---- Extract to read
# COVID-19 State Level Data
## Description
### Summarizing States
For cases and deaths related to COVID-19, function `state_summary` creates 3 graphs for state named in `state_to_graph`.  These 3 graphs are

* Cumulative COVID-19 Totals by Day
* Daily Increase in COVID-19 Totals by Day
* Death Probability of COVID-19 by Day

In [None]:
state_to_graph = 'Massachusetts'

### Comparing States
Function `compare_states` creates 9 graphs and plots one line for each state in `states_to_compare`.  These 9 graphs are

* Cumulative Cases by Day
* Cumulative Cases by Day (Normalized by Population)
* Cumulative Deaths by Day
* Cumulative Deaths by Day (Normalized by Population)
* New Cases by Day
* New Cases by Day (Normalized by Population)
* New Deaths by Day
* New Deaths by Day (Normalized by Population)
* Death Probability by Day

In [None]:
states_to_compare = [
    'Massachusetts',
    'Maine',
    'New Hampshire',
    'Vermont',
    'Connecticut',
    'Rhode Island'
]

## Dataset Building
### Adding NYTimes data

In [None]:
import matplotlib.pyplot as plt
import io
import pandas as pd
import requests

from datetime import timedelta
from pandas.plotting import register_matplotlib_converters

In [None]:
states_url = 'https://raw.githubusercontent.com/nytimes/covid-19-data/master/us-states.csv'
s=requests.get(states_url).content
states=pd.read_csv(io.StringIO(s.decode('utf-8')))

In [None]:
states['date'] = pd.to_datetime(states['date'])
states = states.set_index(['state', 'date'])
states['yesterday'] = states.index.get_level_values(1) - timedelta(days=1)

In [None]:
# joining states with itself to relate today's data to yesterday's
states = states.join(
    other=states,
    on=[states.index.get_level_values(0).to_series(), states['yesterday']],
    how='left',
    rsuffix='_yesterday'
)

In [None]:
states['new_cases'] = states['cases'] - states['cases_yesterday']
states['new_deaths'] = states['deaths'] - states['deaths_yesterday']
states['death_probability'] = states['deaths']/states['cases']

In [None]:
# removing junk columns
states = states.drop(['yesterday', 'fips_yesterday', 'cases_yesterday', 'deaths_yesterday', 'yesterday_yesterday'], axis=1)
--------
- Task set:
**A.** From the COVID-19 state data notebook, extract the stretch from "### Comparing States" through "Cumulative Deaths by Day (Normalized by Population)".
**B.** Summarize the COVID-19 state data notebook in two sentences.
**C.** Write what comes next in the COVID-19 state data notebook, picking up after its final line.
---- Material supplied
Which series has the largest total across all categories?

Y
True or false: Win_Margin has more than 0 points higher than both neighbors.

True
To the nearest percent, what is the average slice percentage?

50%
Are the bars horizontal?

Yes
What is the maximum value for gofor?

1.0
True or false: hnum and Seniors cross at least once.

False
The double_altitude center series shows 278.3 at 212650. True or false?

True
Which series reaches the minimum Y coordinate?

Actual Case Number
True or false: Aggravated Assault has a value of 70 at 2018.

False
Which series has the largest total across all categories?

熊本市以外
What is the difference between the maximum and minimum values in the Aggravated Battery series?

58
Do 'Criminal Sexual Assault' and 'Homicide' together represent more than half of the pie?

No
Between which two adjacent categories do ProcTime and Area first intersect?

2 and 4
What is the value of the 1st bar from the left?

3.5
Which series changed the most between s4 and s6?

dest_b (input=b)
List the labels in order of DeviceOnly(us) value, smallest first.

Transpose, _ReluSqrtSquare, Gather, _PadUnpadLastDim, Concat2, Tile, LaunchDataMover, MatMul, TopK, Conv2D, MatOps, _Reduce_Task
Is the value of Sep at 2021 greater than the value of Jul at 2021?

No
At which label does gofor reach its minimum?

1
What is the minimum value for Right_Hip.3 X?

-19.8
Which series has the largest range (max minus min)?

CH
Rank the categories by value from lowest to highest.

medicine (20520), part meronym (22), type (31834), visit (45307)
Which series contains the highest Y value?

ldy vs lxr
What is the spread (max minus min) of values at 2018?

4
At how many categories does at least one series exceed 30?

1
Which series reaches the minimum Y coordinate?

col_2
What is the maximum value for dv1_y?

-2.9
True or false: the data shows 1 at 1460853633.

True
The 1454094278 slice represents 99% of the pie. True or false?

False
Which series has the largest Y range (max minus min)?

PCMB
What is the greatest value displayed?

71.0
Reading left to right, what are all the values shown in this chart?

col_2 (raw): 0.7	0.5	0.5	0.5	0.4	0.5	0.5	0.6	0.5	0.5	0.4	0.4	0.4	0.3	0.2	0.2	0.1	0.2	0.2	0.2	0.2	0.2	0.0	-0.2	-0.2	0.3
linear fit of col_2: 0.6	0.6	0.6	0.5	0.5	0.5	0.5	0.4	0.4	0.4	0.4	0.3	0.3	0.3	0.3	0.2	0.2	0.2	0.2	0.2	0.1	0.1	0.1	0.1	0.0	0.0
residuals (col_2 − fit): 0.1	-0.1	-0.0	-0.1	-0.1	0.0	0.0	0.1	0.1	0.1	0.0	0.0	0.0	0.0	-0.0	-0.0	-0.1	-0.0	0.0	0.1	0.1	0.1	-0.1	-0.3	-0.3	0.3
--------
- Results in order:
**A.**
### Comparing States
Function `compare_states` creates 9 graphs and plots one line for each state in `states_to_compare`.  These 9 graphs are

* Cumulative Cases by Day
* Cumulative Cases by Day (Normalized by Population)
* Cumulative Deaths by Day
* Cumulative Deaths by Day (Normalized by Population)

**B.** The notebook describes a function `state_summary` that draws three graphs (cumulative totals, daily increases and death probability) for the state in `state_to_graph`, and a function `compare_states` that draws nine graphs with one line per state for Massachusetts, Maine, New Hampshire, Vermont, Connecticut and Rhode Island. It then loads the NYTimes state-level CSV, joins the data to itself to relate each day to the day before, computes new cases, new deaths and death probability, and drops the leftover helper columns.

**C.**
In [None]:
states = states.reset_index()

In [None]:
states.head()

### Adding Population Data

In [None]:
populations = pd.read_csv('state-population.csv')
populations = populations.set_index('state')

In [None]:
populations.head()

In [None]:
states = states.join(
    other=populations,
    on=states['state'],
    how='left'
)

In [None]:
states.head()

In [None]:
# Normalizing cases/deaths/new_cases/new_deaths by Population
states['cases_normalized'] = states['cases']/states['population']
states['deaths_normalized'] = states['deaths']/states['population']
states['new_cases_normalized'] = states['new_cases']/states['population']
states['new_deaths_normalized'] = states['new_deaths']/states['population']

## Analysis

In [None]:
def get_state_df(chosen_state):
    return states[states['state'] == chosen_state]

In [None]:
def state_summary(chosen_state): 
    my_state = get_state_df(chosen_state)
    max_date_str = max(states['date']).strftime('%Y-%m-%d')
    # cumulative
    plt.plot(my_state['date'], my_state['cases'], 'red')
    plt.plot(my_state['date'], my_state['deaths'], 'black')
    plt.legend(['cases', 'deaths'])
    plt.xticks(rotation=45)
    plt.title('Cumulative COVID-19 Totals in '+chosen_state+'\nData as of '+max_date_str)
    plt.show()
    # daily increase
    plt.plot(my_state['date'], my_state['new_cases'], 'red')
    plt.plot(my_state['date'], my_state['new_deaths'], 'black')
    plt.legend(['cases', 'deaths'])
    plt.title('Daily Increase in COVID-19 Totals in '+chosen_state+'\nData as of '+max_date_str)
    plt.xticks(rotation=45)
    plt.show()
    # death probability
    plt.plot(my_state['date'], my_state['death_probability'], 'black')
    plt.title('Death Probability of COVID-19 in '+chosen_state+'\nData as of '+max_date_str)
    plt.xticks(rotation=45)
    plt.show()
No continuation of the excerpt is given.